As July 4th approaches, and Americans prepare to celebrate the red, white, and blue, those of us at Kindermusik are pondering independence—our country’s, certainly, but also our children’s independence. (We can’t really help it; we’re all about die kinder.) Most parents would agree that independence is vitally important to cultivate in children. After all, isn’t the goal of parenting to produce a fully realized human—someone who can function and thrive independently in the world?
But the natural desire to protect one’s children and shield them from pain, hurt, and failure, can sometimes interfere. We’ve all read about the phenomenon of “helicopter parenting,” in which parents’ excessive hovering and over-involvement stunts their children’s ability to self-actualize (and annoys everyone else in the process).
Finding the Balance
As Dr. Jim Taylor explains in a blog for Psychology Today, there is a vast difference between “independent” children and “contingent” children. The latter are dependent on others for happiness and motivation, and are usually unable to make decisions…because their parents typically make most of their choices for them. Julie Lythcott-Haims, the former Dean of Freshmen at Stanford University, was seeing so many troubling effects of “overparenting” among high-achieving college students that she wrote a book about it.
So what’s the right balance? How does a parent instill the correct amount of independence, and when?
Growing Up Strong
Babies depend on their parents for everything: food, safety, comfort, and, love. But as they grow and become more independent—inch by inch, step by step, preference by preference—their parents must gradually grow and change as well. Parental support and guidance naturally shift from providing for the basic needs of a tiny human being to nurturing a child’s self-reliance and ability to operate independently.

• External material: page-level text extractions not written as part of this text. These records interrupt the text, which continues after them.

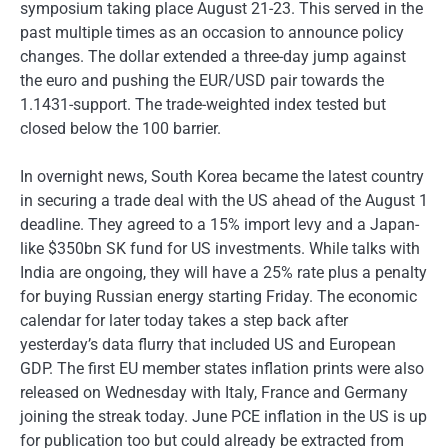
symposium taking place August 21-23. This served in the
past multiple times as an occasion to announce policy
changes. The dollar extended a three-day jump against
the euro and pushing the EUR/USD pair towards the
1.1431-support. The trade-weighted index tested but
closed below the 100 barrier.
In overnight news, South Korea became the latest country
in securing a trade deal with the US ahead of the August 1
deadline. They agreed to a 15% import levy and a Japan-
like $350bn SK fund for US investments. While talks with
India are ongoing, they will have a 25% rate plus a penalty
for buying Russian energy starting Friday. The economic
calendar for later today takes a step back after
yesterday’s data flurry that included US and European
GDP. The first EU member states inflation prints were also
released on Wednesday with Italy, France and Germany
joining the streak today. June PCE inflation in the US is up
for publication too but could already be extracted from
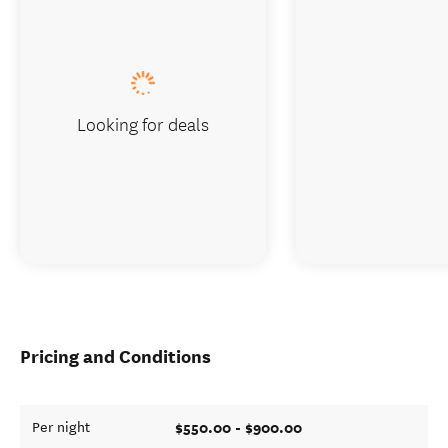
Looking for deals
Pricing and Conditions
$550.00 - $900.00
Per night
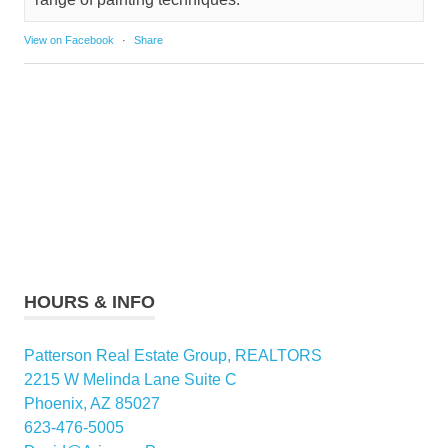
View on Facebook
·
Share
HOURS & INFO
Patterson Real Estate Group, REALTORS
2215 W Melinda Lane Suite C
Phoenix, AZ 85027
623-476-5005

In an article for Parenting, Debra Kent suggests that fostering healthy independence in children begins very early on. Even parents of babies can reinforce an infant’s limited independence by respecting their choices (for example, when a baby turns away from a gaze or rejects a feeding), and by encouraging a certain amount of self-soothing. Sanya Pelini, Ph.D. offers evidence-based strategies for parents to employ as children grow older, such as enforcing chores (to teach responsibility), limiting toys (to encourage creativity), and setting high—but reasonable—expectations (to build children’s confidence).
The Montessori Way…and Beyond
Nurturing independence in children isn’t just something that happens at home. Educational institutions have a role as well. Since 1907, when Maria Montessori founded her first preschool (Casa dei Bambini in Italy), hundreds of thousands of children have benefited from the child-centered Montessori approach to learning that not only allows for, but promotes, autonomy in children.
The movement really took root in the United States in the 1960s, and current educational theory fully embraces the idea that children learn best when they are allowed to self-direct their learning, be independent while also honoring community, and be active seekers of knowledge. This extends beyond Montessori-specific classrooms and schools into mainstream education.
Foster Independence with Kindermusik
The theory is also alive and well in Kindermusik classes, where a core philosophy is “follow the child.” At Kindermusik, children are encouraged to explore freely, make choices, develop personal preferences, and share their unique ideas and perspectives with the community. The fun and music-making in every Kindermusik experience is designed to support children’s social-emotional development, and to nurture their confidence, relationship-building skills, and yes, independence.
So this coming Independence Day, don your patriotic finest, grab some sort of music-making, noise-producing objects, and march around with your child to this Kindermusik rendition of “Sourwood Mountain,” a traditional American dancing song. You can take turns moving in different ways and celebrating your individuality. Ahhh, freedom…doesn’t it feel great?